Erst als eine Mitarbeiterin der Krankenkasse DAK stutzig wurde, flog der Abrechnungsbetrug auf. Sie erinnerte sich im Dezember 2018 daran, dass der Zahnarzt bereits neun Monate zuvor mit einer ähnlichen Begründung telefonisch um Ersatzbehandlungsscheine gebeten hatte. Daraufhin liefen im Hintergrund bei mehreren Kassen umfangreiche Ermittlungen an, die schließlich in einer Strafanzeige mündeten.

Im Juni 2020 durchsuchte die Generalstaatsanwaltschaft Nürnberg die Praxis und die Privatwohnung des Zahnarztes. Bei der Behörde ist die Zentralstelle zur Bekämpfung von Betrug und Korruption im Gesundheitswesen angesiedelt, die Fälle in ganz Bayern verfolgt. Trotz der Razzia setzte der Arzt den Abrechnungsbetrug unvermindert fort. "Dreister geht's nicht", so der Vorsitzende Richter in der Urteilsbegründung.

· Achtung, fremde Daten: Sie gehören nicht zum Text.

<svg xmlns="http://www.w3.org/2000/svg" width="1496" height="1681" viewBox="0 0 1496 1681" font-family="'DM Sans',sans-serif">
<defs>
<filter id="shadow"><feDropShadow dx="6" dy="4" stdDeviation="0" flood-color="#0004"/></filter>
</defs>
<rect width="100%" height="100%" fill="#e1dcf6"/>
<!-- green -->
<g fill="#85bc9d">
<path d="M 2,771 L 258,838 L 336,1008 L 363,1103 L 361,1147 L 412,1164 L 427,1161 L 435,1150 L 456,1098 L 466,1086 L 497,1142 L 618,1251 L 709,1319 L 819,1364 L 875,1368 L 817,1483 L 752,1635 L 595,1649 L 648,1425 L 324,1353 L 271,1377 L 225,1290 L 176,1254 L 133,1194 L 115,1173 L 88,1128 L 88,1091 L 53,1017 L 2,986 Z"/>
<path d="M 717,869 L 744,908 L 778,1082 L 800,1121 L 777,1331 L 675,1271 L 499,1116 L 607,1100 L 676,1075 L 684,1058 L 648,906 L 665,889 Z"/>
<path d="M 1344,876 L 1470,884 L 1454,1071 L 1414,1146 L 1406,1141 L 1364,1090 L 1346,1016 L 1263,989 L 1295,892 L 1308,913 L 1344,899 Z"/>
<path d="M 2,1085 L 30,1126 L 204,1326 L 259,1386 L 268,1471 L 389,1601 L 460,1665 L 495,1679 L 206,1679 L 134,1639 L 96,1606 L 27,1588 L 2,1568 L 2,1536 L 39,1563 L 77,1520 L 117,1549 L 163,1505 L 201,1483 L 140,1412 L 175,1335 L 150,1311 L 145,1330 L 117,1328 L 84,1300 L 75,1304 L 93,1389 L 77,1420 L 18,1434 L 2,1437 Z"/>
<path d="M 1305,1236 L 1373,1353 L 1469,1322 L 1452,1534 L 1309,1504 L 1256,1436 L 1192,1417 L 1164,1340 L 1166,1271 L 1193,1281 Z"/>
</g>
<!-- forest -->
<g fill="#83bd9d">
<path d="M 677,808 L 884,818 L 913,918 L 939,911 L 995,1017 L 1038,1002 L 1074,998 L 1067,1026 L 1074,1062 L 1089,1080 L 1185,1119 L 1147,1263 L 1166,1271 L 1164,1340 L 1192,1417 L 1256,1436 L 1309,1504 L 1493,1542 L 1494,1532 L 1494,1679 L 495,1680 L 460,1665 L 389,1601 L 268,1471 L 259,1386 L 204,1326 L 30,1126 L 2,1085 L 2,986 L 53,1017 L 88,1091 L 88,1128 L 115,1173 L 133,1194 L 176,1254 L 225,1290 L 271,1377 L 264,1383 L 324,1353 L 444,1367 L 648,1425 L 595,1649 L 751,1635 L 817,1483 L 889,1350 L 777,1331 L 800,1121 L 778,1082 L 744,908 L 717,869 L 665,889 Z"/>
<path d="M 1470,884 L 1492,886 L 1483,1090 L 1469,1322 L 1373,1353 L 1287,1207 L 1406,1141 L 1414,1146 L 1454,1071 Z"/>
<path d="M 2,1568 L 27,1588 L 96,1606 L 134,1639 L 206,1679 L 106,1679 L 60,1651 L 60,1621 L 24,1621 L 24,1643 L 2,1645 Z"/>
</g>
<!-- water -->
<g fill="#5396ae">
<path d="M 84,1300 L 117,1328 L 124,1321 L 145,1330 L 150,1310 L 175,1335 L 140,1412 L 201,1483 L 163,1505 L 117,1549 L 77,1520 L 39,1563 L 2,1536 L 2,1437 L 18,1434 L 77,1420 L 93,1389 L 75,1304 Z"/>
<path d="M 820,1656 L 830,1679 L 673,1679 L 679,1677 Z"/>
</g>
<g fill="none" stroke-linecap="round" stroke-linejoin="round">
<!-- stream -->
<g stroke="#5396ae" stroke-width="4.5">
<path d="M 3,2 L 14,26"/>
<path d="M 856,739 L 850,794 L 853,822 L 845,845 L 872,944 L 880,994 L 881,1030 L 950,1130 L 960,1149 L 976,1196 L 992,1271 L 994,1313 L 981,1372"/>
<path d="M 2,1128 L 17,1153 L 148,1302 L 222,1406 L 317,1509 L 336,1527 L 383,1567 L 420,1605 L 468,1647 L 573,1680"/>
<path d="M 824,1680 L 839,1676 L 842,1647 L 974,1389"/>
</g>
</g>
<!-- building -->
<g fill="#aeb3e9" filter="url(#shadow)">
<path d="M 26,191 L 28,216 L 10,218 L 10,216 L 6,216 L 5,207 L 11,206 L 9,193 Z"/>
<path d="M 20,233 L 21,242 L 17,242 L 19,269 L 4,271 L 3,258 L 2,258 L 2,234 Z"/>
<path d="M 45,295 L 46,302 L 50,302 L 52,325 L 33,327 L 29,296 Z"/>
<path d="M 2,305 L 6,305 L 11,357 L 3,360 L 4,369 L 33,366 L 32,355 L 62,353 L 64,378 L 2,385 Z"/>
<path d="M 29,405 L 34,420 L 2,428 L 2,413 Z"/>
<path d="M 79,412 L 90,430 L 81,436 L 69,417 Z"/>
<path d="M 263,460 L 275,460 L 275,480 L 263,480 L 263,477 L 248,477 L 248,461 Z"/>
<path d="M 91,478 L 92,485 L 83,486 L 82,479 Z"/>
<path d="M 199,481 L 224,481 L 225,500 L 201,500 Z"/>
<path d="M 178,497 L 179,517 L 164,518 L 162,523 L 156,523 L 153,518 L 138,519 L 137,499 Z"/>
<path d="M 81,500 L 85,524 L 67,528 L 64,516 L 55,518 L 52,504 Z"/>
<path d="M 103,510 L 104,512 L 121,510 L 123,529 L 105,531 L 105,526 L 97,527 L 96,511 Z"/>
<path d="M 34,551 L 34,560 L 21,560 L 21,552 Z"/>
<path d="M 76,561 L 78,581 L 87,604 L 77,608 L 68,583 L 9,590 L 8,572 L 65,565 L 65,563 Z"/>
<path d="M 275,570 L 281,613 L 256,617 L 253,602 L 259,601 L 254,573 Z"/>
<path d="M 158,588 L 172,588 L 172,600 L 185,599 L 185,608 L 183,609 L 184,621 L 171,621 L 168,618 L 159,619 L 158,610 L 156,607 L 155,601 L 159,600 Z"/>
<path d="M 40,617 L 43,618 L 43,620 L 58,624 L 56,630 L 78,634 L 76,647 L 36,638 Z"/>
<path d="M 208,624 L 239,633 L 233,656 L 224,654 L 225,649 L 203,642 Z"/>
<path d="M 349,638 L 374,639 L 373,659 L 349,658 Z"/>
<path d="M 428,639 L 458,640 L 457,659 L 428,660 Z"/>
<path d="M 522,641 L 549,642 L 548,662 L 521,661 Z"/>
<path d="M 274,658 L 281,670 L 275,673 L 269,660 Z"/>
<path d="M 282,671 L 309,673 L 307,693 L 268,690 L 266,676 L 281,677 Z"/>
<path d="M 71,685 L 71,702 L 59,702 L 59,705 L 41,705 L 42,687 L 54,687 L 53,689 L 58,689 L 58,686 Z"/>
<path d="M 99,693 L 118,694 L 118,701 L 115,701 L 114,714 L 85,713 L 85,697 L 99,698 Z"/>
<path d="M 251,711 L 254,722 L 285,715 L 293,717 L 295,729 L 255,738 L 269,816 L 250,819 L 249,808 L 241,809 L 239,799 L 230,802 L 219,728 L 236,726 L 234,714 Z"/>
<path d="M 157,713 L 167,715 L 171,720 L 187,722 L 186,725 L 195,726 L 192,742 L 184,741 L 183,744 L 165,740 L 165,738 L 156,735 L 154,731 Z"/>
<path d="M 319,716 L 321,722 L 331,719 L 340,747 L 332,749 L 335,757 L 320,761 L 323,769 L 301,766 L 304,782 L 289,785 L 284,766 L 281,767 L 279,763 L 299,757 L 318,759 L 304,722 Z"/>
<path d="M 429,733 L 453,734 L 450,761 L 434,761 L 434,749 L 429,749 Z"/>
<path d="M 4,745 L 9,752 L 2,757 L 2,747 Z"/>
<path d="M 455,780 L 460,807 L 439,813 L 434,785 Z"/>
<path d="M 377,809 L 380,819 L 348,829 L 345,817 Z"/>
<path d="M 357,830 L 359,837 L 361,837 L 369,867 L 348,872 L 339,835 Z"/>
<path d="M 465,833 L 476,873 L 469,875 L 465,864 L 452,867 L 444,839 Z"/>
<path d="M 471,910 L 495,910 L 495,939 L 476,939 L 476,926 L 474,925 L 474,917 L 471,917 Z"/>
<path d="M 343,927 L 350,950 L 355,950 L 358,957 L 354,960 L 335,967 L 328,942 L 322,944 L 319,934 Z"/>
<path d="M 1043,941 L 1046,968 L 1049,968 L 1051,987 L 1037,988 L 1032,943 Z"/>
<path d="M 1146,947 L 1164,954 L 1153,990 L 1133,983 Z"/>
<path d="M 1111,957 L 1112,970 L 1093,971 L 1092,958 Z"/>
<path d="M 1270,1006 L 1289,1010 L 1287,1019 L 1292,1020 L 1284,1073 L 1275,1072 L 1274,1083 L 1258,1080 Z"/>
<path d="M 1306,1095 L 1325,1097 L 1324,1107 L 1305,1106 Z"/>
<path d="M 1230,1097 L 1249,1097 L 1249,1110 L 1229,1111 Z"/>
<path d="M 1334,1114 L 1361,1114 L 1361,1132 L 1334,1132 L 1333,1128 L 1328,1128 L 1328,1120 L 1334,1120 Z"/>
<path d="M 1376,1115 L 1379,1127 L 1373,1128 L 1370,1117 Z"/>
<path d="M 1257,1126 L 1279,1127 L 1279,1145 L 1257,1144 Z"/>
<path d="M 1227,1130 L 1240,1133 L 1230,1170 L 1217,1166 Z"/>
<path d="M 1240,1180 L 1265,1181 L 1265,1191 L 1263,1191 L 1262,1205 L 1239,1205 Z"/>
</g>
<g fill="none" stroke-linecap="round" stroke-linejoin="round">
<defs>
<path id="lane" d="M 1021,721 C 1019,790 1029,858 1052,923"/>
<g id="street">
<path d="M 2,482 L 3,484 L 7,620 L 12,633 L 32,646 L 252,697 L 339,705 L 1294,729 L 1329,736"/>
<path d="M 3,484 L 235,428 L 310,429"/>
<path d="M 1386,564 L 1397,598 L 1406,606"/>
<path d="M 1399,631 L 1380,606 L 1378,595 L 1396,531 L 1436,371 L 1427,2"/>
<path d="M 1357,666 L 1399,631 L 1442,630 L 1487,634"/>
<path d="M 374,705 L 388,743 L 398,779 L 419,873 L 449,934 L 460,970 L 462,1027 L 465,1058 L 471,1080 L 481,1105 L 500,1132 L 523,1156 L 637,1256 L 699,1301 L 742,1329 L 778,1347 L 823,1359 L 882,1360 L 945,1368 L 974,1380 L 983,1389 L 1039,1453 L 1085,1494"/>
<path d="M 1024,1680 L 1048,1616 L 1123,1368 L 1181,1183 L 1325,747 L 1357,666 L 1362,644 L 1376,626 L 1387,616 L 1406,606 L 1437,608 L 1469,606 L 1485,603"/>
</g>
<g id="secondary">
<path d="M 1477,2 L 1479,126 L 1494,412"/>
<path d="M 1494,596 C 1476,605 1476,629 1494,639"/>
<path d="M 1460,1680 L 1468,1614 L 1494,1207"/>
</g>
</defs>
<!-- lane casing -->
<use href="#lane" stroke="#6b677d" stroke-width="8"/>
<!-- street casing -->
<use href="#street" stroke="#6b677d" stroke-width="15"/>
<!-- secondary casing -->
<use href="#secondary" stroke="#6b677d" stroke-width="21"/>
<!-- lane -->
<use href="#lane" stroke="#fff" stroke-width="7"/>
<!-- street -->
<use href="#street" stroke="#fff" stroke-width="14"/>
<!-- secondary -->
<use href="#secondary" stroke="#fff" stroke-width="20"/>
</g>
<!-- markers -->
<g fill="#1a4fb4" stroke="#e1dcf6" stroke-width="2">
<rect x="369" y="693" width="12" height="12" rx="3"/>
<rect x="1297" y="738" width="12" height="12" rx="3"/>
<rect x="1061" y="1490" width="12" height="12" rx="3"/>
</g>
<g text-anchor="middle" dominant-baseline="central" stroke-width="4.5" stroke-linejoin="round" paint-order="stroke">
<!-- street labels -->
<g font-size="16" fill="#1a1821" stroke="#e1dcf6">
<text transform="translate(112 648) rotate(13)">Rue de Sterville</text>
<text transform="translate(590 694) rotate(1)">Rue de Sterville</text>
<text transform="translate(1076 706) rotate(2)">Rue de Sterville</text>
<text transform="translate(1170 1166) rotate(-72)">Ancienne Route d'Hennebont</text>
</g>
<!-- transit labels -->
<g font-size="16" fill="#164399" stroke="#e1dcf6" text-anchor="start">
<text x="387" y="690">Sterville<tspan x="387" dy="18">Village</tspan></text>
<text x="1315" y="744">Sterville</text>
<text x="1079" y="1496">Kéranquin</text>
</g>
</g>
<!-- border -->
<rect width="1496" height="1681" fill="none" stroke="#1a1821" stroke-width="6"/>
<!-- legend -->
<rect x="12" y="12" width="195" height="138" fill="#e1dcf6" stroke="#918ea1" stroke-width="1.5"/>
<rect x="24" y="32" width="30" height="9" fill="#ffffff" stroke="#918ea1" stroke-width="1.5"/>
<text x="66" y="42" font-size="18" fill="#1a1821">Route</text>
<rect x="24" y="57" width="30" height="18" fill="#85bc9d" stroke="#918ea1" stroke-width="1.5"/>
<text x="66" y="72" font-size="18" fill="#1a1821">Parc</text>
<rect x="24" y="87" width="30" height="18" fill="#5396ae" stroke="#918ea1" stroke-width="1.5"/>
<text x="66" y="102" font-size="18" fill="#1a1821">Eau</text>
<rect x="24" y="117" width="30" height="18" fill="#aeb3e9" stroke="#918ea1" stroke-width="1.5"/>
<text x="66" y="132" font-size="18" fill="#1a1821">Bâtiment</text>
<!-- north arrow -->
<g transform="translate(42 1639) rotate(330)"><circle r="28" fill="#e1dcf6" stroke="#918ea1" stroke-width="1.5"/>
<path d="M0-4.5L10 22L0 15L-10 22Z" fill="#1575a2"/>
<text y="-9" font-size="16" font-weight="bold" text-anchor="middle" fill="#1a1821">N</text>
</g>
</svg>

Kein Berufsverbot für Zahnarzt

Ein Berufsverbot verhängte das Gericht aber nicht. Es sei nicht zu erwarten, dass der heute 60-Jährige nach Verbüßung seiner Haftstrafe noch einmal eine Praxis führen werde, so der Vorsitzende Richter in der Urteilsbegründung. Wenn er aus dem Gefängnis entlassen werde, sei er im Rentenalter und mittellos. Das Urteil ist noch nicht rechtskräftig.